Comparison in N2 permeability before and after shale exposure to SC-CO2

Figure 5a summarizes the original permeability plotted with pore pressures. For the sample T2101, at the confining pressures of 10 MPa, the permeability declines by 0.41 × 10−4 μD with N2 pressure increasing from 2 to 3 MPa, while it increases by 1.33 × 10−4 μD with the increase of N2 pressures from 3 to 8 MPa. The overall trend showed a downward and then upward trend. Figure 5b–f depicts the permeability enhancement after SC-CO2 treated at pressures of 7.5–11.5 MPa. Can be clearly found, the permeability of shale after CO2 treatment is significantly higher than that before treatment. And the relationship between shale permeability and pore pressure is approximately exponential.

Figure 5
figure 5

(a) the permeability varying with injection pressures of N2 (bf) variation in the permeability of shale before and after SC-CO2 treated at different injection pressures of N2.

Figure 6a shows that differences in the permeability vary with N2 pressures after SC-CO2 treated. The permeability growth, ΔKi, can be calculated based on original permeability, K0, and final permeability, Ki, after exposure to SC-CO2 at pressures, i. After exposed to SC-CO2 at the same pressure, ΔK with injecting 2 MPa N2 is much lower than others, and ΔK with injecting 3 MPa N2 is observed the greatest. We calculate ΔK at various N2 pressures. The relationship between SC-CO2 treatment pressure and differences in permeability and porosity are listed in Table 4. Figure 6b–h shows ΔK is a linear function of SC-CO2 pressures with great determination, indicating that high pressure CO2 has a positive effect on permeability enhancement.

Figure 6
figure 6

(a) permeability growth after exposed to SC-CO2 at different pressures (b–h) permeability growth of N2 permeability after exposed to SC-CO2.

Table 4 The relationship between SC-CO2 treatment pressure and differences in permeability and porosity.

The permeability variation is expressed as:

$$ \Delta K = K_{i} - K_{0} $$
(17)
■ ■ ■ ■ ■ ■ ■
* Problem details
Answer these about the shale permeability text:
1. For sample T2101 at a confining pressure of 10 MPa, by how much does permeability decline as N2 pressure rises from 2 to 3 MPa?
2. After exposure to SC-CO2 at the same pressure, which injected N2 pressure gives the greatest ΔK?
3. What equation expresses the permeability variation?
The listing plays no part in this.

* Collected material
■ ■ ■ ■ ■ ■ ■
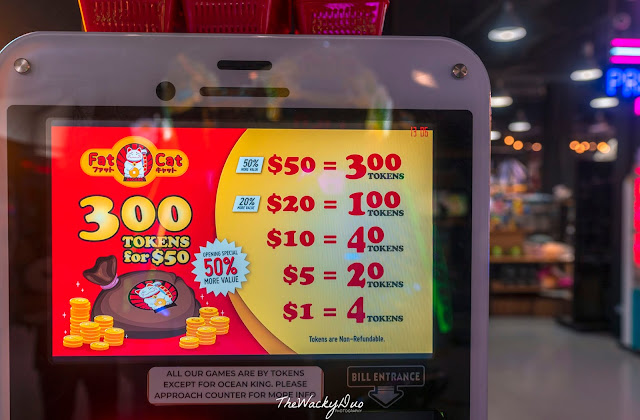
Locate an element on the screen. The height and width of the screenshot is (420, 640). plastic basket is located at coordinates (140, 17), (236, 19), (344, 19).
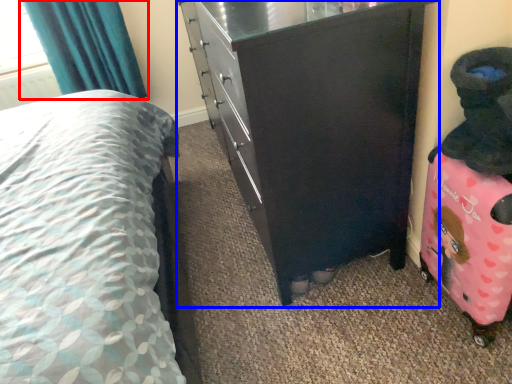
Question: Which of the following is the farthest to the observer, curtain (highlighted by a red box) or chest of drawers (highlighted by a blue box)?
■ ■ ■ ■ ■ ■ ■
* Reply
1. 0.41 × 10−4 μD
2. 3 MPa
3. ΔK = Ki − K0